East Thurlow Island

East Thurlow Island 
by Caroline Brown, 29
 Aug 2016.

Pictographs, a “brand new” petroglyph, exotic geology, whales, dolphins, stories of gin and tonic sailors, mistresses, tall and not-so-tall tales were some of the highlights for twelve of the Malaspina Naturalists as we headed to East Thurlow Island aboard the Misty Isles – for three whole days!

For most of us, this was a new area to be explored and although the weather was not totally cooperative, it was a great three days and two nights (Aug 27-29).

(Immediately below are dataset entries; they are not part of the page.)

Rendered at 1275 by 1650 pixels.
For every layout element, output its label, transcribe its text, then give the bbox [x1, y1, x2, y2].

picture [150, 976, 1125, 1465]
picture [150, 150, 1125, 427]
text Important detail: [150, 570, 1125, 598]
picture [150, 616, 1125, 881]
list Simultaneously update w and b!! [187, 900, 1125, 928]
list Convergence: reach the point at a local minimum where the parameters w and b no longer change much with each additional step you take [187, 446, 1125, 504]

Mike Moore and his crew, Jonah Weyler, welcomed us in Lund and we set sail – well, not actually.  Although Misty is a gaff rigged schooner, Mike used its “functional seaworthiness of a west coast troller” for this trip.

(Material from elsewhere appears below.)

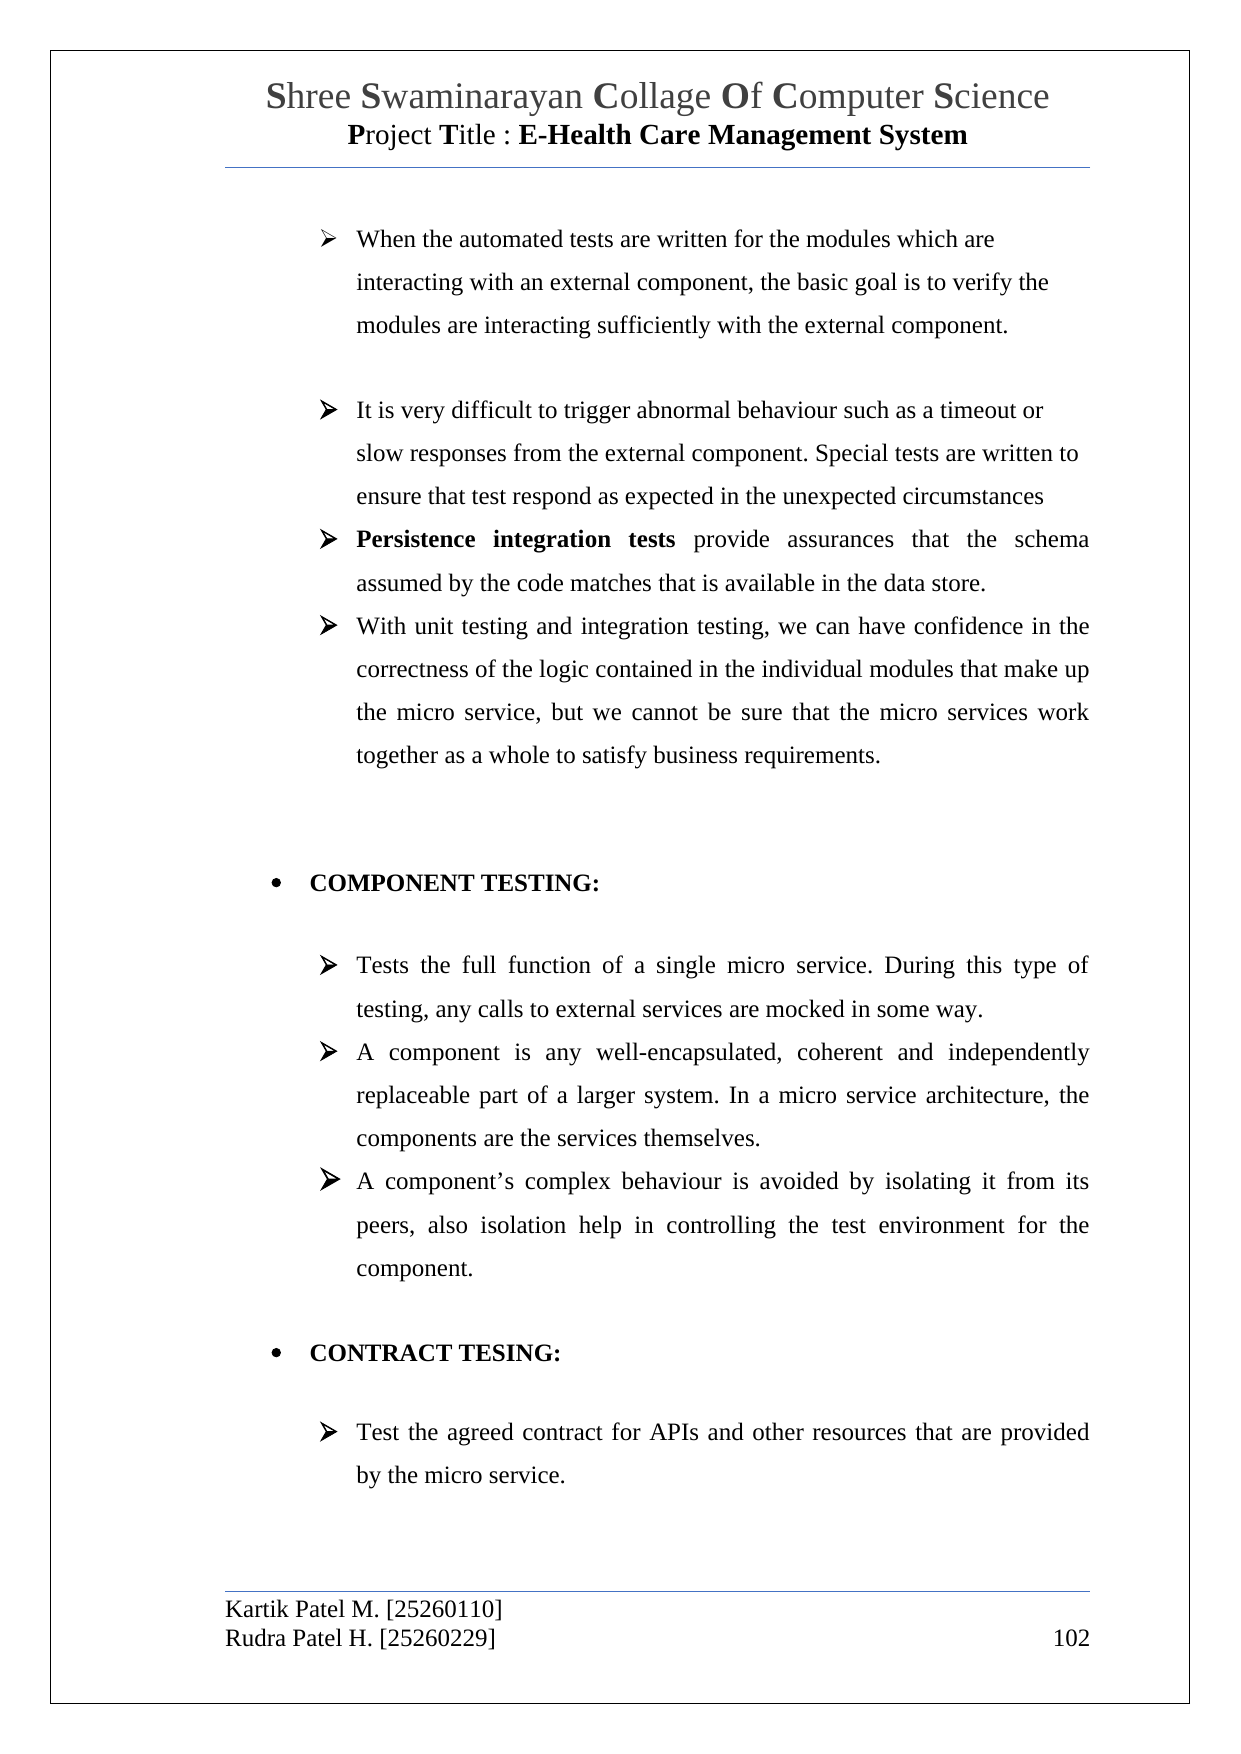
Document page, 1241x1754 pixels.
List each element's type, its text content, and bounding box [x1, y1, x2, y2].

Our first sighting was toward Little Mitlenatch Island, or as Mike calls it, an orca snack bar and also a hangout for glaucous-winged gulls and cormorants. As we passed through the waters of gorgeous Desolation Sound, known to have as many as 300 boats in Prideaux Haven, Mike reminded us of Captain Vancouver’s 1792 journal notes describing this area as “gloomy and dismal….dreary rocks.” Perhaps, but certainly not for us!

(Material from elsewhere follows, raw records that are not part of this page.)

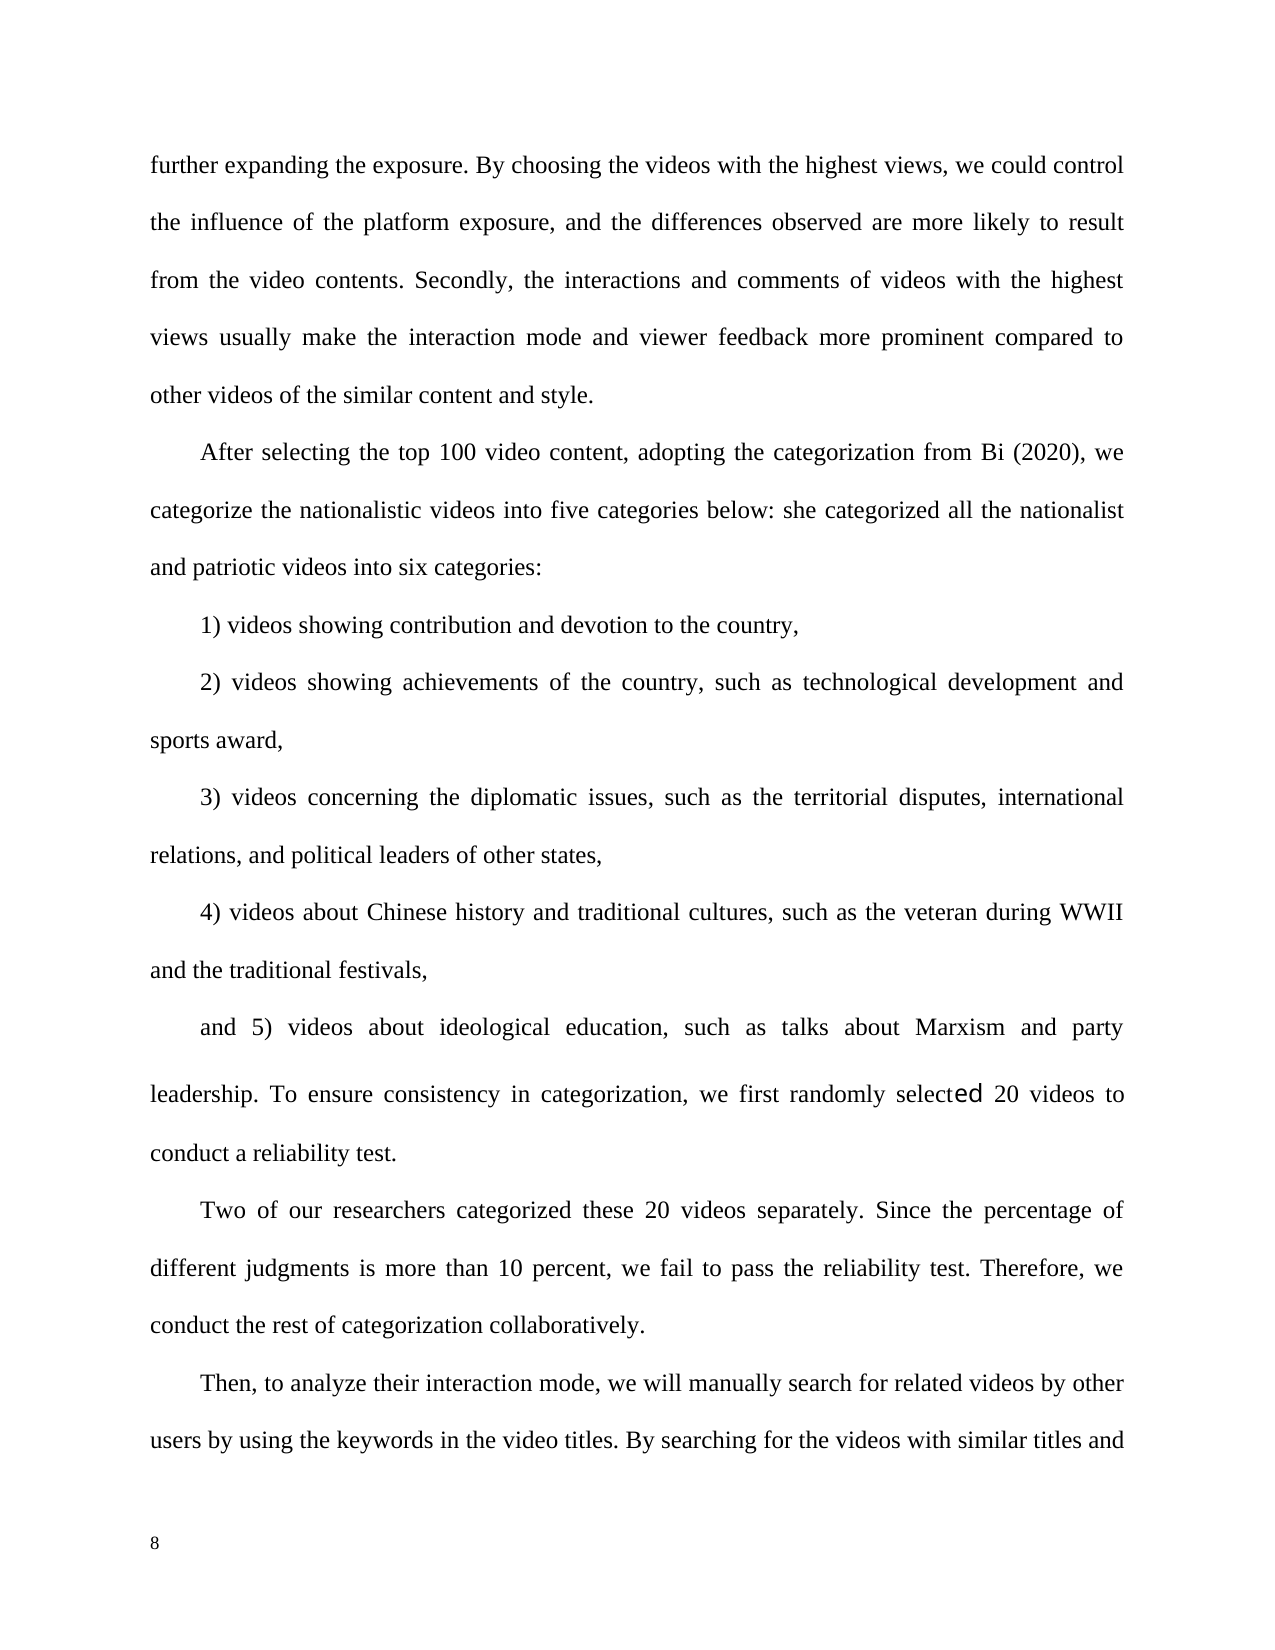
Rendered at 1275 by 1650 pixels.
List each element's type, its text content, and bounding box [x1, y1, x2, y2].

text 4) videos about Chinese history and traditional cultures, such as the veteran during WWII and the traditional festivals, [150, 897, 1125, 984]
text 3) videos concerning the diplomatic issues, such as the territorial disputes, international relations, and political leaders of other states, [150, 782, 1125, 869]
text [150, 1368, 1125, 1454]
text and 5) videos about ideological education, such as talks about Marxism and party leadership. To ensure consistency in categorization, we first randomly selected 20 videos to conduct a reliability test. [150, 1012, 1125, 1167]
text 1) videos showing contribution and devotion to the country, [150, 610, 1125, 639]
text After selecting the top 100 video content, adopting the categorization from Bi (2020), we categorize the nationalistic videos into five categories below: she categorized all the nationalist and patriotic videos into six categories: [150, 437, 1125, 581]
text 2) videos showing achievements of the country, such as technological development and sports award, [150, 667, 1125, 754]
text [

After travelling through the Gillard Pass and around the northern side of East Thurlow Island, our first night was on West Thurlow Island at Blind Channel Resort, originally the site of a thriving cannery.  A delicious salmon dinner completed Day 1.  Our accommodation was luxurious in the two, new, two-bedroom cabins, although one of our group opted to sleep on MI.

Before breakfast Sunday, several of the group explored the well-maintained trails behind the resort.  Soon after cast-off, Mike scooted to Mayne Passage, finding us 002 Pod – four orcas, including Tumbo, a large male with a bend in his fin. And later in the day, in Nodales Channel, we were entertained by a school/pod of Pacific white-sided dolphins.  The day had been chilly and wet and we all appreciated the warmth of the fireplace at Discovery Islands Lodge.  Our third meal of the day (all meals were provided by Mike and Jonah, with thanks to the pre-preparation of Mike’s wife, Samantha) was equally enjoyable.  The spacious, welcoming “great room” of the lodge allowed for good conversation.

Following a yummy breakfast prepared by our lodge hosts, we began our homeward journey.  Only the wished-for humpbacks were missing.  BUT the next day, our two Victoria participants saw a pair from the ferry.

Thanks to all our eclectic, delightful and well informed travelling companions for a memorable trip!